▸ **EXERCISE PROMPT**
Return all of the data verbatim, dropping any picture.

▸ **PROVIDED INFORMATION**

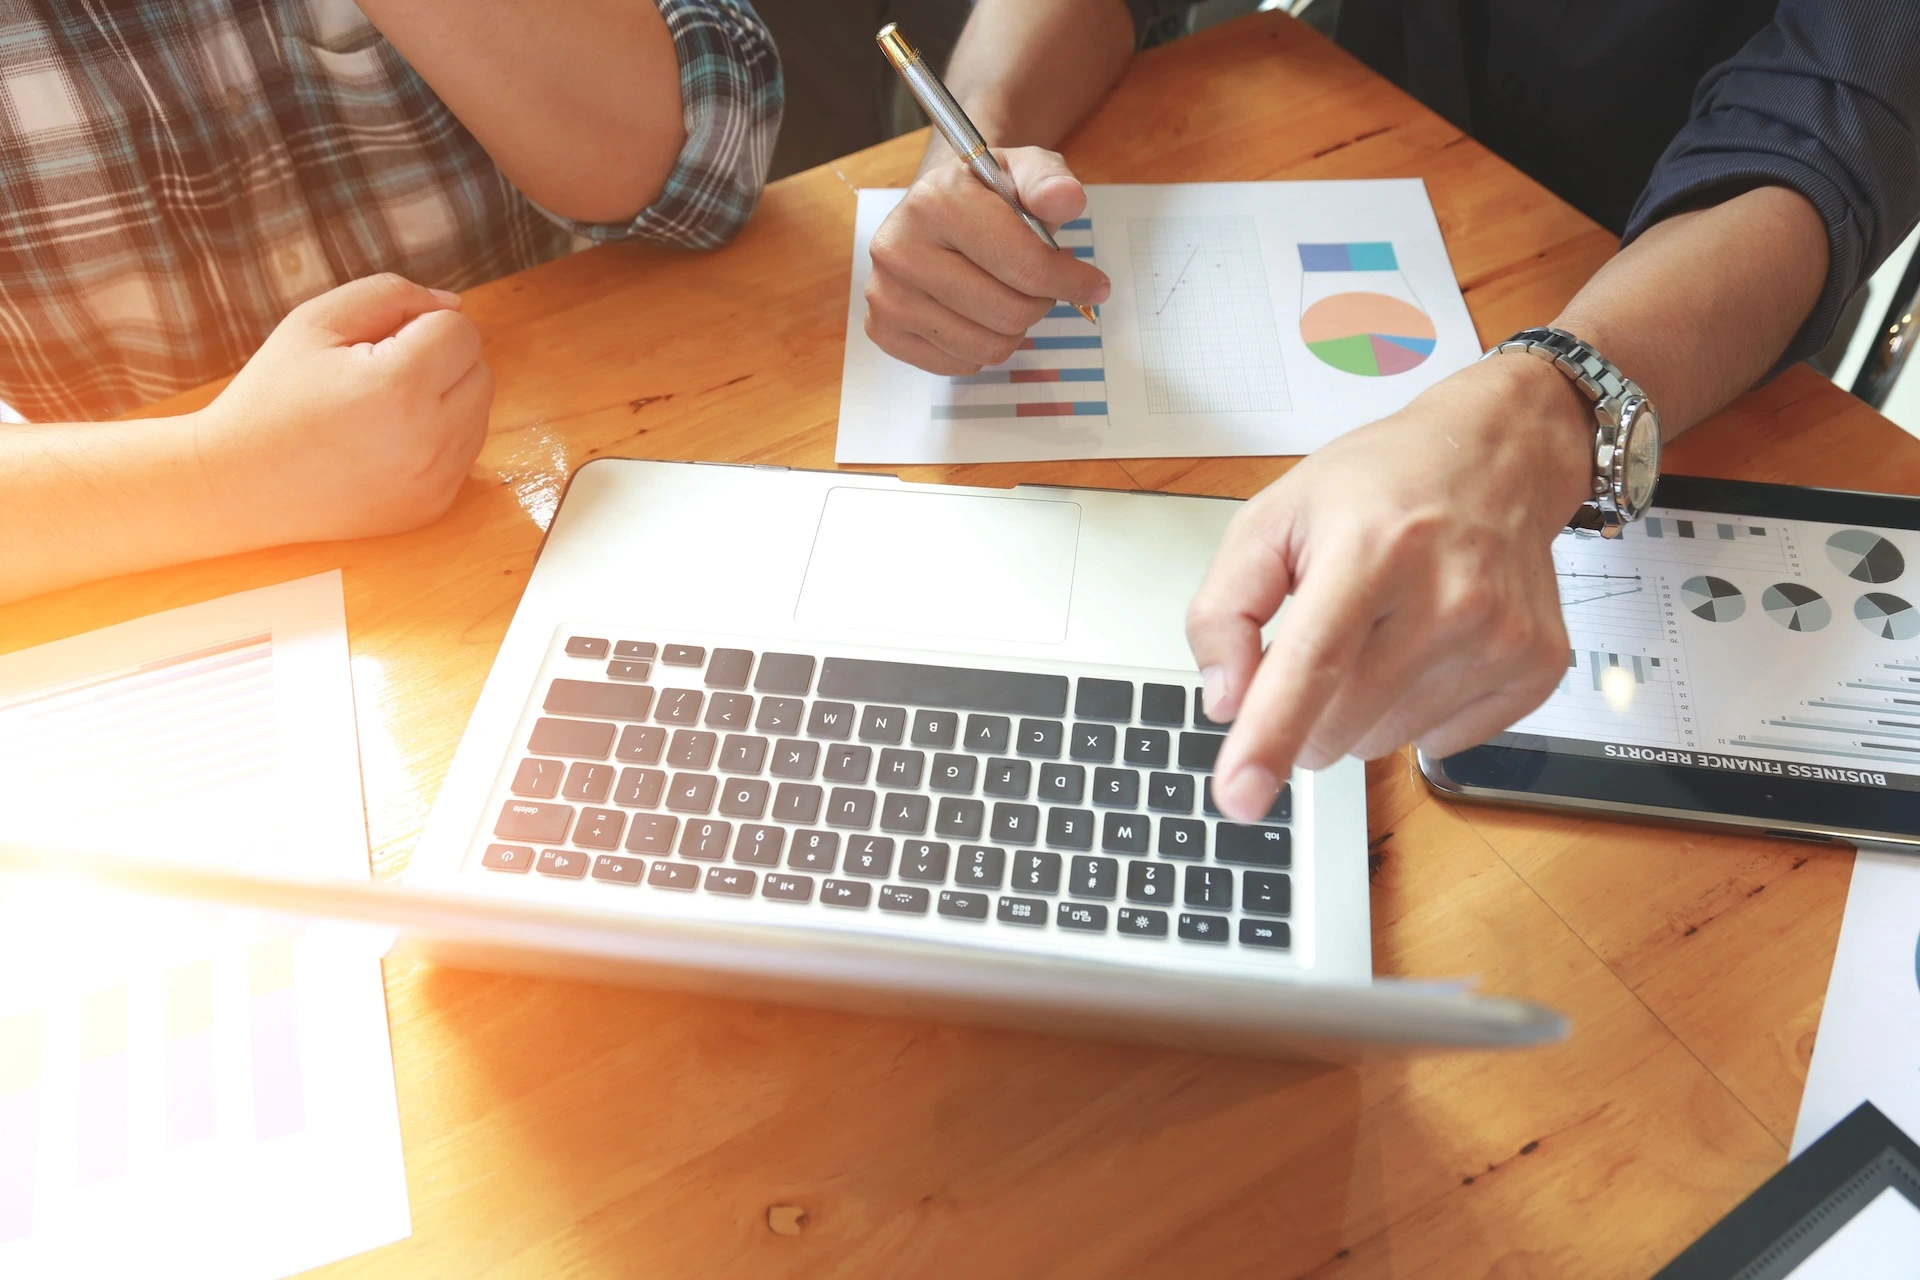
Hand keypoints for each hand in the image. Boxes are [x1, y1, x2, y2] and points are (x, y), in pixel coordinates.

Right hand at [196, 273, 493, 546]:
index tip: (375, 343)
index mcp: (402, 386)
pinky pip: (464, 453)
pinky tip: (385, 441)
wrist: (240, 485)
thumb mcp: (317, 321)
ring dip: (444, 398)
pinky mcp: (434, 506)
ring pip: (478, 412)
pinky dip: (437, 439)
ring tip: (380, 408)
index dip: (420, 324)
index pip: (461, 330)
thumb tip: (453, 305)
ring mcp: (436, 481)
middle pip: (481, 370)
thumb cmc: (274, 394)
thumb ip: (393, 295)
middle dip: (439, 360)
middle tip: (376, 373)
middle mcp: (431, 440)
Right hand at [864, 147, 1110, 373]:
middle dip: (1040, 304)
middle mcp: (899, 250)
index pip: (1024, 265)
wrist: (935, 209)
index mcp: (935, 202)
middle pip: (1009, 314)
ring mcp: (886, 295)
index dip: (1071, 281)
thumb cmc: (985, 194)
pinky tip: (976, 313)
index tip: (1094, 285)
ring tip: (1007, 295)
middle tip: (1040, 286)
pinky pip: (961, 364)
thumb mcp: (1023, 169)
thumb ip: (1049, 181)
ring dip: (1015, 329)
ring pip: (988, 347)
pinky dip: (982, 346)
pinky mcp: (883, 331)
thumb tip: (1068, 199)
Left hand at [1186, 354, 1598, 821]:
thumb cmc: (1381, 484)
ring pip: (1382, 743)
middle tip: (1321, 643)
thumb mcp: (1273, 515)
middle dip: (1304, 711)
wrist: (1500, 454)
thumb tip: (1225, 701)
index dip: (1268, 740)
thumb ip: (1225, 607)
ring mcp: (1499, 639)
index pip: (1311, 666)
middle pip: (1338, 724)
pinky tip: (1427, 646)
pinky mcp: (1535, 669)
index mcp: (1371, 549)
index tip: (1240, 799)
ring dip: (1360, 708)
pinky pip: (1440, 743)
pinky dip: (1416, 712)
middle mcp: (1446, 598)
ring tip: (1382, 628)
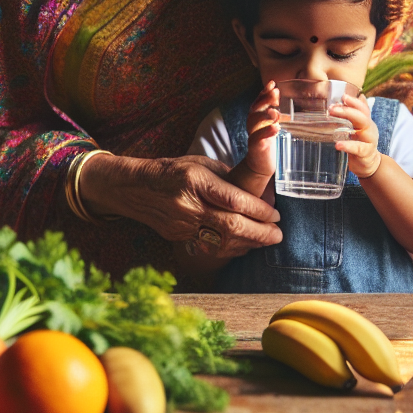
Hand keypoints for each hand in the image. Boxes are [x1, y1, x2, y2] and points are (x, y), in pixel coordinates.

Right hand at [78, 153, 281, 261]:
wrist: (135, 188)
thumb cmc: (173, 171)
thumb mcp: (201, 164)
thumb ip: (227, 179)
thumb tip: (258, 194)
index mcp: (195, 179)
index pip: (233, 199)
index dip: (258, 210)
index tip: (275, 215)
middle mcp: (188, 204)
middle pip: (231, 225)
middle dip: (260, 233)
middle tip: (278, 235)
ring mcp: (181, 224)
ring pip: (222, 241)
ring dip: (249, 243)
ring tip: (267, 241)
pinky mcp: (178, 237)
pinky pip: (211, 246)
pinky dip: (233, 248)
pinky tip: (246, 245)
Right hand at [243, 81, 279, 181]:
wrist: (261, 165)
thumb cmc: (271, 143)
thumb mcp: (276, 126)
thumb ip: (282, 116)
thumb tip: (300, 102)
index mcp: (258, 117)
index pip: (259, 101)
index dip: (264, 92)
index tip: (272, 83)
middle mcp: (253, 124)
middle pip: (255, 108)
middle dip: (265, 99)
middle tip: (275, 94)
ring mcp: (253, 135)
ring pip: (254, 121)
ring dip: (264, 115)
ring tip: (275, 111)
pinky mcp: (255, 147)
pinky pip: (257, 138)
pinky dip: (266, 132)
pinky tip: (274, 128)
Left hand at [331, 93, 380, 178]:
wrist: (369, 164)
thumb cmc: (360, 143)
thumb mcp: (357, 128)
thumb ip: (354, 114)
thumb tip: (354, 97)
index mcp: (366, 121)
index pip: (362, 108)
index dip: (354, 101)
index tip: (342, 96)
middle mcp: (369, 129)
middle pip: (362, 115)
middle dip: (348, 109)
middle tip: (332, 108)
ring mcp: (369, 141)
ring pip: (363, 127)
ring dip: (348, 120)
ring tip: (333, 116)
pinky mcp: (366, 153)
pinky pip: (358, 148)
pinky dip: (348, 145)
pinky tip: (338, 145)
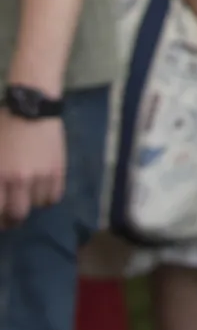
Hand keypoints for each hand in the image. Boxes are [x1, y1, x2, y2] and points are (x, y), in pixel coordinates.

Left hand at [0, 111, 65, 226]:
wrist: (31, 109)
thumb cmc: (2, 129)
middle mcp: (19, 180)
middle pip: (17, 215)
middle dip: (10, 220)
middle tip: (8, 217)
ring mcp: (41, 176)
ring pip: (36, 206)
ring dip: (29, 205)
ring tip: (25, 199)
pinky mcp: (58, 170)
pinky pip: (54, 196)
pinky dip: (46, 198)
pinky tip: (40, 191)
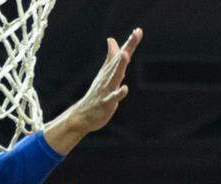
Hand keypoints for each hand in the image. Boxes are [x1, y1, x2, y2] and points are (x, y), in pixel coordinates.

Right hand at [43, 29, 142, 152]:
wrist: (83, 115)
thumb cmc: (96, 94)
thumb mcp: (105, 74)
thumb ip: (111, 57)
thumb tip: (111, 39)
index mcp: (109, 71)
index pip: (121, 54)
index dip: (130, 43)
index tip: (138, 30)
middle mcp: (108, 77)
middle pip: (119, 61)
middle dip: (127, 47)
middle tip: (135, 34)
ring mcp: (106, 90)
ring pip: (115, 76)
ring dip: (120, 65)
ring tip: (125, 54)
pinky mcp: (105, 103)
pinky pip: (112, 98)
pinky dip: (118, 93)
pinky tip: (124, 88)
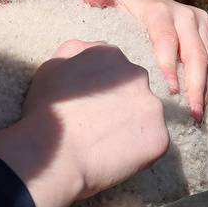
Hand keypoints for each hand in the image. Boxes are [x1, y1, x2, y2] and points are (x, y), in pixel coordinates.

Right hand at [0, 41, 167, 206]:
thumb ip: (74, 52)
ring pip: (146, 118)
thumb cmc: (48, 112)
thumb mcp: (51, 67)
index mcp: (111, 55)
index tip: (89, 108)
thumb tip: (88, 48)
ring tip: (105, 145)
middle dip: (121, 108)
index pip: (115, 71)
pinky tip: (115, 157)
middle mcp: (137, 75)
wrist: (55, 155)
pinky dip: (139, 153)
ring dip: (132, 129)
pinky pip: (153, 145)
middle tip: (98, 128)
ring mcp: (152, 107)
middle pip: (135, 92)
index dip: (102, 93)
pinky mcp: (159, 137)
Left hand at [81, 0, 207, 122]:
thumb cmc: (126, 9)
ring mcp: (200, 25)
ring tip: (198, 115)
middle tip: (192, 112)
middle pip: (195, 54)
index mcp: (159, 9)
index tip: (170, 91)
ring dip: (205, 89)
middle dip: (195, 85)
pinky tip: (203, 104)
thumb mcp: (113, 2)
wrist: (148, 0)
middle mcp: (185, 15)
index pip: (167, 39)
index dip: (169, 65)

▸ **EXERCISE RESPONSE**
Hand keypoints for each hand in the image. Boxes are [x1, y1, x2, y2] and points are (x, y), in pixel coordinates.

Right hand at [196, 273, 493, 546]:
index tip: (375, 343)
index mcp: (402, 386)
pinky pip: (464, 453)
pinky tip: (385, 441)
wrist: (240, 485)
thumb mcp: (317, 321)
ring dip: (444, 398)
pinky mcp: (434, 506)
ring pip: (478, 412)
pinky dip: (437, 439)
ring tip: (380, 408)
index dip: (420, 324)
index pip: (461, 330)
thumb tip: (453, 305)
ring mcp: (436, 481)
middle pip: (481, 370)
thumb cmc: (274, 394)
thumb ip: (393, 295)
middle dip: (439, 360)
middle tip: (376, 373)
middle mcp: (431, 440)
Right hand at [864, 147, 1110, 373]:
middle dip: (1040, 304)
middle mcp: (899, 250)
index pip: (1024, 265)
wrist: (935, 209)
index mcp: (935, 202)
middle pip: (1009, 314)
ring mcp: (886, 295)
index dip: (1071, 281)
thumb cmc: (985, 194)
pinky tip: (976, 313)
index tip: (1094, 285)
ring tip: (1007, 295)
middle tip: (1040, 286)
pinky pip: (961, 364)
thumb mcp: (1023, 169)
thumb ip: (1049, 181)
ring dip: (1015, 329)
ring pip: (988, 347)
pinky dip: (982, 346)
pinky mcp: (883, 331)
thumb tip: (1068, 199)
Left hand at [1186, 354, 1598, 821]:
thumb cmc: (1381, 484)
ring pip: (1382, 743)
middle tip: (1321, 643)
thumb mcp: (1273, 515)
middle dip: (1304, 711)
wrist: (1500, 454)
thumb tip: (1225, 701)
index dip: (1268, 740)
thumb ip: (1225, 607)
ring mcp: (1499, 639)
index pip: (1311, 666)
middle pip: (1338, 724)
pinky tip: (1427, 646)
pinky mcp: (1535, 669)
index mcp: (1371, 549)
index tip: (1240, 799)
ring dip: (1360, 708)
pinky pip: (1440, 743)
pinky dip: (1416, 712)
middle mcp: (1446, 598)
ring tip: (1382, 628)
Hand keypoints for each hand in the image. Boxes are [x1, y1, x2, y2] and points are (x, y), in pixel coordinates.

Right hand at [78, 153, 281, 261]:
wrist: (135, 188)
thumb cmc: (173, 171)
thumb mcp: (201, 164)
thumb ip: (227, 179)
thumb tip: (258, 194)
index mcp: (195, 179)
index pip: (233, 199)
index dip: (258, 210)
index tip: (275, 215)
middle mcp: (188, 204)
middle pip: (231, 225)
middle dip: (260, 233)
middle tip: (278, 235)
ring mcp: (181, 224)
ring pip: (222, 241)
ring dip: (249, 243)
ring tip: (267, 241)
pinky mcp: (178, 237)
pinky pip: (211, 246)
pinky dip: (233, 248)
pinky tip: (246, 245)
Right hand at [243, 81, 279, 181]:
wrist: (261, 165)
thumb cmc: (271, 143)
thumb mcp: (276, 126)
thumb ip: (282, 116)
thumb tip: (300, 102)
index mcp: (258, 117)
index pip: (259, 101)
index dip: (264, 92)
index tip: (272, 83)
middle mcp: (253, 124)
middle pip: (255, 108)
middle dip: (265, 99)
middle tip: (275, 94)
ring mcp: (253, 135)
ring pip: (254, 121)
ring dip: (264, 115)
ring tip: (275, 111)
pinky mcp: (255, 147)
pinky pip: (257, 138)
pinky dip: (266, 132)
pinky tip: (274, 128)
Left hand at [331, 93, 380, 178]:
wrist: (369, 164)
thumb cmc: (360, 143)
thumb mcp: (357, 128)
thumb ip: (354, 114)
thumb tip: (354, 97)
index mcp: (366, 121)
index pip: (362, 108)
index dip: (354, 101)
index tip: (342, 96)
middle mcp: (369, 129)
middle pip: (362, 115)
middle dip: (348, 109)
middle tip: (332, 108)
ring mcp: (369, 141)
ring pip: (363, 127)
ring dip: (348, 120)
ring tip: (333, 116)
pinky mcp: (366, 153)
pinky pip: (358, 148)
pinky dip: (348, 145)
pinky tip: (338, 145)
Hand keypoints for each hand in the image. Boxes are [x1, y1, x2, y2] and points are (x, y), in pixel coordinates.

Left hand at [0, 111, 65, 226]:
wrist: (31, 109)
thumb cmc: (2, 129)
middle mcp: (19, 180)
middle pip: (17, 215)
middle dip: (10, 220)
middle tip: (8, 217)
ring mcp: (41, 176)
ring pip: (36, 206)
ring dip: (29, 205)
ring tip: (25, 199)
pinky mcp: (58, 170)
pinky pip: (54, 196)
pinky dip: (46, 198)
pinky tip: (40, 191)
Hand keypoints for each hand in the image. Boxes are [x1, y1, x2, y2] and points are (x, y), in pixel coordinates.

Right hand at [43, 29, 142, 152]:
wrist: (83, 115)
thumb cmc: (96, 94)
thumb mcp: (105, 74)
thumb ip: (111, 57)
thumb tip: (111, 39)
index mcp: (109, 71)
index pip: (121, 54)
index dip: (130, 43)
index tip: (138, 30)
middle mcp: (108, 77)
middle pip: (119, 61)
middle dip: (127, 47)
middle tip: (135, 34)
ring mcp: (106, 90)
ring pip: (115, 76)
ring dip: (120, 65)
ring tip: (125, 54)
pinky mcp: (105, 103)
pinky pip: (112, 98)
pinky dip: (118, 93)
pinky tip: (124, 88)
Hand keypoints for each hand in the image. Boxes are [x1, y1, x2, y2] and points are (x, y), in pixel coordinates.

Right hand at [0, 41, 167, 206]:
thumb ip: (74, 52)
ring pip: (146, 118)
thumb cmc: (48, 112)
thumb mcp: (51, 67)
index mcp: (111, 55)
index tip: (89, 108)
thumb tip: (88, 48)
ring tip: (105, 145)
middle dip: (121, 108)
index pip: (115, 71)
pinky tip: (115, 157)
middle mcp: (137, 75)
wrist: (55, 155)
pinky dip: (139, 153)
ring dip: (132, 129)
pinky pip: (153, 145)
middle tip: (98, 128)
ring mcp: (152, 107)
middle pip: (135, 92)
index dip: (102, 93)
pinky mcp: (159, 137)
Left hand at [81, 0, 207, 122]:
thumb cmc: (126, 9)
ring mcp: (200, 25)
ring tip: (198, 115)
middle tip: (192, 112)
middle pip: (195, 54)
index mcp: (159, 9)
index tip: (170, 91)
ring dip: (205, 89)
middle dip: (195, 85)
pinky tip: (203, 104)
thumb mcp: (113, 2)
wrist: (148, 0)
middle mcp: (185, 15)
index pip: (167, 39)
index dip: (169, 65)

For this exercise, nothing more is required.